Stories of the Strange
Stories of the Strange
By M. Cherise Perez
Feb 26, 2006 - 9:22:00 PM

2006-02-26

Godzilla vs. King Kong

TOKYO, JAPAN – Many countries have emergency disaster drills to prepare the public for the worst of times. In today’s perilous political environment, it can be very useful to go through drills for fires, earthquakes, nuclear bombings, school shootings, and biohazard exposure.

Ever-cautious officials at the Ueno Zooligical Gardens in Tokyo, Japan have decided that safety knows no bounds, so they decided to enhance the current earthquake preparedness by holding an “Escaped Gorilla After a Devastating Earthquake” drill.

Since the zoo officials did not want to rely on an actual gorilla to follow the drill rules and choose entrapment rather than sweet, victorious freedom, they decided to go with the illustrious homo sapiens instead.
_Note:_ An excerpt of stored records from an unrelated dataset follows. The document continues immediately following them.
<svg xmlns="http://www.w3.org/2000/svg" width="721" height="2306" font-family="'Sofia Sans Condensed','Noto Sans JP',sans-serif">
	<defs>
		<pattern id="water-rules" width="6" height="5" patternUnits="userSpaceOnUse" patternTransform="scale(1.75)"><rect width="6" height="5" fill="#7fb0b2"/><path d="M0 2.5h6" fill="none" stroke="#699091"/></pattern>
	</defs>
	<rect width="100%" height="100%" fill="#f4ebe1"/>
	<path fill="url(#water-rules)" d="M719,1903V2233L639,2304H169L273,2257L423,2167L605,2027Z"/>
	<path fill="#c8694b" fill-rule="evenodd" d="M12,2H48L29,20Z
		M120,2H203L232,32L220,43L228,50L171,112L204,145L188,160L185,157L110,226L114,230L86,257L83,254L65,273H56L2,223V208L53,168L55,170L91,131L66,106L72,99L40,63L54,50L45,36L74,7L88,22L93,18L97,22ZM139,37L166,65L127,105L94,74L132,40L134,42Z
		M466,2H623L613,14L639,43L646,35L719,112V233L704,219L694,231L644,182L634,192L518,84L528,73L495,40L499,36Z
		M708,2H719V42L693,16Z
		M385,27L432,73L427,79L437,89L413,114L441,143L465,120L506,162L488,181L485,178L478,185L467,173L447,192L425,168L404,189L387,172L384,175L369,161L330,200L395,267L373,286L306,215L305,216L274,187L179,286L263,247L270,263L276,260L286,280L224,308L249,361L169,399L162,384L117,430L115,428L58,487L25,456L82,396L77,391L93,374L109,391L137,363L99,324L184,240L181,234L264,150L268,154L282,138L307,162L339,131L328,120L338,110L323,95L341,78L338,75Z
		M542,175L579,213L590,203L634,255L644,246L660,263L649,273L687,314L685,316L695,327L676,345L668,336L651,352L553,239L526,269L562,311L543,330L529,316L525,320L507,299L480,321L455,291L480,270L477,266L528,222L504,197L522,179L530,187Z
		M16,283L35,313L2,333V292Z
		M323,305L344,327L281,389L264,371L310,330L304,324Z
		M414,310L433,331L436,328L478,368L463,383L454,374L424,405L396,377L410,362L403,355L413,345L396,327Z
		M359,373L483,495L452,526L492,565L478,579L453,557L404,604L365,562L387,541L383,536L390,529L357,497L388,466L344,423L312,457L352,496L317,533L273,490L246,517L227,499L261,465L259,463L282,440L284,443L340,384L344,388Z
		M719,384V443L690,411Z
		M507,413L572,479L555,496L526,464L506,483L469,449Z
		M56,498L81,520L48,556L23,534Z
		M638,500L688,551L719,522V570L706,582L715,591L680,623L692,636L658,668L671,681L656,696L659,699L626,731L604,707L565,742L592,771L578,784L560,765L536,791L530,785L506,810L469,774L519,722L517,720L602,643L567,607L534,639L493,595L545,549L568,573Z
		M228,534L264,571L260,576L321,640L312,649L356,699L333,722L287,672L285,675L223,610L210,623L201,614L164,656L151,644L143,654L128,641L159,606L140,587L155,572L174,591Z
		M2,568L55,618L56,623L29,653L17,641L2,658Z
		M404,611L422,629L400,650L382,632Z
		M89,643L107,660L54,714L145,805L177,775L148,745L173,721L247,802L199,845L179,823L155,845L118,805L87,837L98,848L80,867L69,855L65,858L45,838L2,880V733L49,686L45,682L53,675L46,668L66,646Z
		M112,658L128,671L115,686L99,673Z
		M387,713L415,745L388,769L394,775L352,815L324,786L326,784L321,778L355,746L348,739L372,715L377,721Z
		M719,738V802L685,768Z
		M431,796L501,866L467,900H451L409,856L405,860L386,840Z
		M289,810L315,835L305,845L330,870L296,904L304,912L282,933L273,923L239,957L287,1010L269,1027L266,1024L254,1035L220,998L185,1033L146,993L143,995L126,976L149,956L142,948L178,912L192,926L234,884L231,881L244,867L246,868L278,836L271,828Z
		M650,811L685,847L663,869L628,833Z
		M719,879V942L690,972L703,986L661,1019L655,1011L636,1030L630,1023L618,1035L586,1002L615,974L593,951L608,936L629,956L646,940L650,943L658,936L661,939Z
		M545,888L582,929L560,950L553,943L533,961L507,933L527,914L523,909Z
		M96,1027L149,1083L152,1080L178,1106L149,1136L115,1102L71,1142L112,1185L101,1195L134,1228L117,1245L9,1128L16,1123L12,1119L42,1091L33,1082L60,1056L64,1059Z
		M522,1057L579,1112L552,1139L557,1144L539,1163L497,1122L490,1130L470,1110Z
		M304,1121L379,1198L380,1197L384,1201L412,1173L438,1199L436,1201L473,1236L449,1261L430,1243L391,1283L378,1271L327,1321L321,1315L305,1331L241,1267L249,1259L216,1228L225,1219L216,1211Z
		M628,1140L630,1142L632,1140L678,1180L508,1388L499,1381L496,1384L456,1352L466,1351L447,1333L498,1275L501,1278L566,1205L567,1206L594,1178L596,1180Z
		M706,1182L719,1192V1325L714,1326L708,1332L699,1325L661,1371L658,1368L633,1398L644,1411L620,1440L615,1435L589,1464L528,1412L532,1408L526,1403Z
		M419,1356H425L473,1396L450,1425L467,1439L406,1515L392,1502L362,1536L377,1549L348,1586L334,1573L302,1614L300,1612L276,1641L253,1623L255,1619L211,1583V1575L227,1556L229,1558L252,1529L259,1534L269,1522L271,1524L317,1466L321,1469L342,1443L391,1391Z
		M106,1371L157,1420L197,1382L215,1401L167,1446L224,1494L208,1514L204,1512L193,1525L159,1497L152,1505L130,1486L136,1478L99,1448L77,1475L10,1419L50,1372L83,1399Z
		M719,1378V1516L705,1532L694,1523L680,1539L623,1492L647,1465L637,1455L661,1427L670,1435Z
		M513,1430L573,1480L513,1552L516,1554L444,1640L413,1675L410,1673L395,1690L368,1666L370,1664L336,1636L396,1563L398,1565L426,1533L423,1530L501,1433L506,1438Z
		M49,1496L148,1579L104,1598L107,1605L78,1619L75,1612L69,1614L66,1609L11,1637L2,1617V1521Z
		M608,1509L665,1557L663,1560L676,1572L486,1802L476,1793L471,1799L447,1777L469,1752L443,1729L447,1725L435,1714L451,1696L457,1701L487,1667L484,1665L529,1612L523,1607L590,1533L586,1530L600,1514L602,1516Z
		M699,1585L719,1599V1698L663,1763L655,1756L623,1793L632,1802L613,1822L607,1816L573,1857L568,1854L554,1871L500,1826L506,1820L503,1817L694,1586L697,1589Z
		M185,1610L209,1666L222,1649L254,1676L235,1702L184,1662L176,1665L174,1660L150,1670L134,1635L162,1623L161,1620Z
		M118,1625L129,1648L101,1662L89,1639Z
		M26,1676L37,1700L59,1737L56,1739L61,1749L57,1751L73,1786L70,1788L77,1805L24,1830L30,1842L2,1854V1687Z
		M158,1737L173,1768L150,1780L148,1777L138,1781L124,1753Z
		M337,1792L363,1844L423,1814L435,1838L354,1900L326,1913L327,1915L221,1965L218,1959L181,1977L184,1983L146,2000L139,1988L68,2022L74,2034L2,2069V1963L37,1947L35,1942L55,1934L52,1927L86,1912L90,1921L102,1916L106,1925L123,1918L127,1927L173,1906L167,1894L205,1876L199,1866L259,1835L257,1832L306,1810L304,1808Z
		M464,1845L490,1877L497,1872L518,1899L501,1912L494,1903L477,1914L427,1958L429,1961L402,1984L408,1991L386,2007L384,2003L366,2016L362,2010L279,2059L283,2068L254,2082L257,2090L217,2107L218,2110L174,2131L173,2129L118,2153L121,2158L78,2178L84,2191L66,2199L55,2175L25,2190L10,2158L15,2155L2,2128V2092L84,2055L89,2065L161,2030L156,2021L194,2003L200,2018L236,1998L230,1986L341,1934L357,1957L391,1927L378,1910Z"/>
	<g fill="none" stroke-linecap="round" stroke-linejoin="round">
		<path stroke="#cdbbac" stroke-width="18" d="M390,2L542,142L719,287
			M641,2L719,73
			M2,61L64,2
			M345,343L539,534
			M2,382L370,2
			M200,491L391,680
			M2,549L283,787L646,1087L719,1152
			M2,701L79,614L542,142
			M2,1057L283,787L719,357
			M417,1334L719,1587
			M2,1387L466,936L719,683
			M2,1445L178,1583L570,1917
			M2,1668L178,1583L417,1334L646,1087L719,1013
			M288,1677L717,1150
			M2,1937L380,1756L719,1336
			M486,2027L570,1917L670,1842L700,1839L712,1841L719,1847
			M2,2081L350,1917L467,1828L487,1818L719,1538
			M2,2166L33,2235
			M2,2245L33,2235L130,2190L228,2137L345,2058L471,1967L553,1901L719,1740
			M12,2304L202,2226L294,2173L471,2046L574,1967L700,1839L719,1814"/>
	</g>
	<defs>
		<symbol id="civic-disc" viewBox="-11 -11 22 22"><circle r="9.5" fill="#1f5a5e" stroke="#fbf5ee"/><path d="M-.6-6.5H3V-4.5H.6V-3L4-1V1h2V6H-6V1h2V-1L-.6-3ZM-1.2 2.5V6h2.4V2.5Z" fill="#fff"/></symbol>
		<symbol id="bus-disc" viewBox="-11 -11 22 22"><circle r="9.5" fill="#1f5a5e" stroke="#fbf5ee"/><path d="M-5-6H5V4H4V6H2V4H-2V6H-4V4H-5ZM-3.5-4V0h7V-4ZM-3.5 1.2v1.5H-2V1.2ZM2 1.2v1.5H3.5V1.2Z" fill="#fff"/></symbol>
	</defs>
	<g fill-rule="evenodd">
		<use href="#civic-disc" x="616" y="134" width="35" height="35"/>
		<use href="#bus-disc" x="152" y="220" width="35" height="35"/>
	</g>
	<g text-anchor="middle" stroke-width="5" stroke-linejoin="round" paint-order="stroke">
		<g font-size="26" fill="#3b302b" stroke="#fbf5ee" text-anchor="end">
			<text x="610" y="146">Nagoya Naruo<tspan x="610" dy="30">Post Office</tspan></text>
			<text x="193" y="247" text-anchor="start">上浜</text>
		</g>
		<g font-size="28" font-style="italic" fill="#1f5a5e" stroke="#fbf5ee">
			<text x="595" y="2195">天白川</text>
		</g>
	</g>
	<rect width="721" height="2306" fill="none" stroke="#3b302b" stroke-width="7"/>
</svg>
The domesticated two-legged man-creature donned a friendly gorilla suit and went on a rampage while a team of gorilla-tamers took him in with nets and fake tranquilizers.



Catch-of-the Day: Marine Delight

STONINGTON, CT – In another tale of adventure on the high seas, fisherman Alan Chaplaski will be receiving a payout from the United States Navy for damages to his fishing boat and four days of lost labor.

On a regular fishing day in August, Chaplaski dropped his net in the waters southeast of Stonington by some 95 miles, hoping for a good catch of shrimp. Instead, Chaplaski and his trusty boat, Neptune, caught the 362-foot-long USS Montpelier submarine. The petite 150-ton boat teetered precariously on the verge of capsizing, twisting and shaking until Chaplaski released the brakes, freeing the steel wire attaching the net and the 1000-pound double-doors that hold the net open.

The cost of the damages and the results of the Naval investigation were not disclosed, but Chaplaski is satisfied with the way the incident was resolved.



Light As a Feather, Stiff as a High-Pressure Transparent Silica-Based Comet-Dusting Gel

Jet Propulsion Laboratory, CA – Aerogel, the real superstar of the NASA-JPL Stardust mission, is definitely an earthly substance, but it is still out-of-this world – at least, it is to the scientists trying to preserve undamaged particles of comet dust and interstellar dust from the Comet Wild 2.

Invented in 1931, Aerogel is similar to glass, and is created by exposing ordinary gel to pressures and temperatures so high that the gel reaches the supercritical point, after which it is drained of the fluid. The remaining gel is the lightest substance around, extremely porous, strong enough to support heavy weights, and very, very efficient at trapping the tiny particles of space dust, whose speeds average about 6 km / second.

Aerogel is being considered for use in clothing or construction, since it is an excellent thermal insulator. However, due to the high cost of producing the material, we won’t be seeing Aerogel on the shelves anytime soon.